やること:
脳腫瘍の放射線治療についての文章を、最後の文のあとから書き継いでください。

本文:
脳腫瘍の放射線治療法には、大きく分けて全中枢神経系照射、全脳照射、全脳室照射、拡大局所照射・局所照射、定位放射線照射の5種類の照射法があります。それぞれの概要は、

1)全中枢神経系照射

脳・脊髄とその周囲にある脳脊髄液を十分に含むような形で行う照射法です。脳脊髄液を介して播種をしやすい腫瘍で、それに加えて、放射線治療の効きやすい腫瘍に対して行います。髄芽腫、頭蓋内胚細胞腫瘍(高悪性度)、上衣芽腫などです。

2) 全脳照射

脳内に多発する性格をもつ腫瘍や広範囲に進展してしまった腫瘍に行う照射法です。脳原発悪性リンパ腫、転移性脳腫瘍に対して行います。

3) 全脳室照射

頭蓋内胚細胞腫瘍の中の胚腫(胚細胞腫やジャーミノーマとも呼ばれます)に対して化学療法と併用して放射線治療を行う場合に使われる照射法です。しかし、胚種であっても進展範囲によっては、全中枢神経系照射や全脳照射を行う場合もあります。

4) 拡大局所照射・局所照射

腫瘍周囲に浸潤する性質が強い場合に行う照射法です。浸潤がそれほど強くない場合には、拡大局所照射ではなく局所照射となります。その違いは、画像で腫瘍と考えた部位からどの程度の距離までを照射範囲とするかになりますが、距離の違いは10mm程度です。悪性神経膠腫(グレード2~4)、上衣腫(グレード2/3)、髄膜腫(グレード2/3)などの多くの悪性の原発性脳腫瘍がこの照射法で治療されます。

5) 定位放射線照射

良性腫瘍や浸潤性格の乏しい悪性腫瘍に対して行う照射法です。多くの方向から照射することで腫瘍の周囲の正常組織への影響をできるだけ避けるいわゆる狙い撃ち照射ですので、上記の中でも小さい腫瘍に対してのみ適応となります。大きい腫瘍には照射回数を増やすか、局所照射で治療するか考えなければなりません。下垂体腫瘍、聴神経腫瘍、頭蓋咽頭腫、転移性脳腫瘍などが適応になります。

資料:
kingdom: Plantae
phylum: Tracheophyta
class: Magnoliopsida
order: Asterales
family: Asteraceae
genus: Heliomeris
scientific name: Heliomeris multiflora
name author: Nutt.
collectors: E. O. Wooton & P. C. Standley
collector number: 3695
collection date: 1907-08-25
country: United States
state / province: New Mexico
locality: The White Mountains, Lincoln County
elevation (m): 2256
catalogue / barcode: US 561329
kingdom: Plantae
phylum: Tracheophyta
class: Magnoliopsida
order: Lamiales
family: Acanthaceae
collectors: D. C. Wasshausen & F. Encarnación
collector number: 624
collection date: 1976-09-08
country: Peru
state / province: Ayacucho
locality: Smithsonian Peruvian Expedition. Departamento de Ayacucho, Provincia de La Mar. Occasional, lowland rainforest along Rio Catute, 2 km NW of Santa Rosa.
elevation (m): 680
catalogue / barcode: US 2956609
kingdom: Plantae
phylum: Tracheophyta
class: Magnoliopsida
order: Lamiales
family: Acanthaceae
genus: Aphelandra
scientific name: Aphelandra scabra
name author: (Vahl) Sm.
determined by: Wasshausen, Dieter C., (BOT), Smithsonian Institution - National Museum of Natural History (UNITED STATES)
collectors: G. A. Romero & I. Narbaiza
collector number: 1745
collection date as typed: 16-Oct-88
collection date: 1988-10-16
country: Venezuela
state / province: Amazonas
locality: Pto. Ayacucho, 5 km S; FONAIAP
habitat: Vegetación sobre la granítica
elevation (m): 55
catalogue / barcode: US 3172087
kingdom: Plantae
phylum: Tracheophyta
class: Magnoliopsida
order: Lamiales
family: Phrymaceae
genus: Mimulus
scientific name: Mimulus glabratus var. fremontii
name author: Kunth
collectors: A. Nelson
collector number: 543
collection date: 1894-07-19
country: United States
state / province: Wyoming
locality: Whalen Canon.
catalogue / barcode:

回答欄:
 

放射線治療の投与線量や治療期間は?

100種類以上ある原発性脳腫瘍は、その診断、腫瘍の進展範囲、年齢などにより、放射線治療の投与線量や治療期間は大きく異なります。放射線治療数も多い疾患について、一般的な基準(年齢や進展範囲などにより異なってきます)としては、
1) 悪性神経膠腫(膠芽腫、退形成星細胞腫/傍突起膠腫)

可能な範囲の摘出術後に、拡大局所照射で1回1.8-2グレイ (Gy:吸収線量の単位) で30-33回、6-6.5週間、投与線量60Gy前後が最も一般的に用いられています。

2) 胚種

化学療法との併用時には、全脳室照射で1回1.8-2Gyで12-14回、3週間、投与線量24-25.2Gyが最も一般的に用いられています。

3) 髄芽腫

可能な範囲の摘出術後に、全中枢神経系照射で1回1.8Gyで13回、2.5週間、投与線量23.4Gyを行った後に、後頭蓋(小脳・脳幹とその周囲の髄液部分を十分に含めた範囲)あるいは腫瘍周囲に1回1.8Gyで15-18回、3-3.5週間、投与線量27-32.4Gyを追加するのが一般的です。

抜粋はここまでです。